The assignment of error under consideration is not based on a “ mere technical nicety,” but raises a question of substantial right, as well as a question of practice of the highest importance in the administration of criminal justice. If one instruction may be given in the absence of the accused and without his knowledge, there is no good reason why the whole of the instructions may not be given in his absence and without his knowledge. So also, if, after the regular adjournment of the court, in the absence, and without the knowledge, of the accused, or of his counsel, the trial judge may call the jury into the court room and there instruct them as to the law of the case, and as to the bearing of the evidence, we see no reason why he may not call them to his chambers, or go to their room for the same purpose. Conceding that the convenience of *113jurors would sometimes be subserved if the trial judge had such power, and also that the power would be lodged in hands highly responsible for the exercise of it, nevertheless, it would be liable to abuse. It is better that jurors, in exceptional cases, suffer some slight inconvenience than that countenance be given to a practice, which, followed to its logical results, would destroy one of the safeguards of the accused, which reason and experience combine to show is of the highest value. It has been well said of another constitutional guaranty and may be said as appropriately here: “ It is the capability of abuse and not the probability of it, which is regarded in judging of the reasons which lie at the foundation, and guide in the interpretation of constitutional restrictions: ” Emery’s Case, 107 Mass. 172. “ There is no more sacred duty of a court than, in a case properly before.it, to maintain unimpaired those securities for the personal rights of the individual which have received for ages the sanction of the jurist and the statesman; and in such cases no narrow or illiberal construction should be given to the words of the fundamental law in which they are embodied : ” Mr. Justice Miller in Ex parte Lange, 85 U. S. 163.
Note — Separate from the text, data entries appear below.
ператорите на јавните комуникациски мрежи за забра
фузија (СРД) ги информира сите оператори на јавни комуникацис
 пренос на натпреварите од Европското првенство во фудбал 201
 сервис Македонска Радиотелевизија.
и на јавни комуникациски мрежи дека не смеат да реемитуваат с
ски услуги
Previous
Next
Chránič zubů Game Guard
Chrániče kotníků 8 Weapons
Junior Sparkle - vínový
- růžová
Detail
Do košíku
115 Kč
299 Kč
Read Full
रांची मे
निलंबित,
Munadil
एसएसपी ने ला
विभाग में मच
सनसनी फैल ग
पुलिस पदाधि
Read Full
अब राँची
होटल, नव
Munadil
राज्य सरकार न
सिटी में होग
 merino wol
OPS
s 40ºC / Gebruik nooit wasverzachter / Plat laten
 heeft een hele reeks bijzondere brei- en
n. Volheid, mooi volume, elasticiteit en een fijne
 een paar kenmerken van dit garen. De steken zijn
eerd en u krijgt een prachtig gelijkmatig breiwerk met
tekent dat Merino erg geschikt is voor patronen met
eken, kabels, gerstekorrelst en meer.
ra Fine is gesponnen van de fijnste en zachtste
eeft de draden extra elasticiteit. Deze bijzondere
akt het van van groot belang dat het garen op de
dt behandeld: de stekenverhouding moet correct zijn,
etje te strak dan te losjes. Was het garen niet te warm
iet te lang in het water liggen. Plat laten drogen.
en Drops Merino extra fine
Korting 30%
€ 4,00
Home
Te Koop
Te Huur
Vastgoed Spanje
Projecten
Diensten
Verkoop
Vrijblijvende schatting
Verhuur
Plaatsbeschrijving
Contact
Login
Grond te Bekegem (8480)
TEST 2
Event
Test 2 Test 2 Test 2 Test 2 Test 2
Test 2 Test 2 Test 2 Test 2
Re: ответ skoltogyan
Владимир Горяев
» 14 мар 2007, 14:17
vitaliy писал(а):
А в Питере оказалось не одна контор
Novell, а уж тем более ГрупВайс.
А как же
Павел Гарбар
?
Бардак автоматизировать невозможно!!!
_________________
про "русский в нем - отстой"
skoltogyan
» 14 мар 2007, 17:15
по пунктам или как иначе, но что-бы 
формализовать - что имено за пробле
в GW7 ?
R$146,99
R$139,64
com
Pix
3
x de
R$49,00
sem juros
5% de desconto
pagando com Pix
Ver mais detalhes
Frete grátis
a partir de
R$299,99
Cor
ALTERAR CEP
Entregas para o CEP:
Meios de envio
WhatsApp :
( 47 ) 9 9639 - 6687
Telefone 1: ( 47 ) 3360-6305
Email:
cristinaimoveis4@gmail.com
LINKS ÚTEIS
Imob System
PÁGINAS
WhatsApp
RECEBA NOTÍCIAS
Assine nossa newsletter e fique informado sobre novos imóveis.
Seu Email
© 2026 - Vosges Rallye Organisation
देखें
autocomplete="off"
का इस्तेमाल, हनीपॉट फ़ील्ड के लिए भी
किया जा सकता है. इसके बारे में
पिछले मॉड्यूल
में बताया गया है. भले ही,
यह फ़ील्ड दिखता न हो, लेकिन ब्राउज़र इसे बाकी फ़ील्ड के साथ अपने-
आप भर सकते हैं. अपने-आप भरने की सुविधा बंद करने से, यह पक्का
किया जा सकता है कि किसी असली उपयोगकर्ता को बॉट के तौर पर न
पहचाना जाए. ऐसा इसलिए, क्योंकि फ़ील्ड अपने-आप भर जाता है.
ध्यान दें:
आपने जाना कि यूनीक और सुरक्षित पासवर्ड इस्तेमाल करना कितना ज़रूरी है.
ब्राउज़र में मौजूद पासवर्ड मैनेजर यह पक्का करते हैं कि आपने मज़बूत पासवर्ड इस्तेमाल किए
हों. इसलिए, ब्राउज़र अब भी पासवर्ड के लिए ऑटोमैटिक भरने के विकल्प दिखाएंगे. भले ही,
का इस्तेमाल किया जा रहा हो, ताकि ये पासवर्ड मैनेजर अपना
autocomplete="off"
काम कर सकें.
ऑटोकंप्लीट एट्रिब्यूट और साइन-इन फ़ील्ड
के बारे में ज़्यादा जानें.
We do not think we have overestimated the importance of the question; for we are firmly convinced that to hold the error complained of to be harmless would be, virtually, to deny the right of the accused to be present at an important part of his trial, and would establish a dangerous precedent, contrary to the just and humane principles of the fundamental law, and inconsistent with orderly procedure, and long established usage as shown by the adjudged cases. It is better that this case should be tried a third time than that such a precedent should be established.

The judgment is reversed and a venire facias de novo awarded.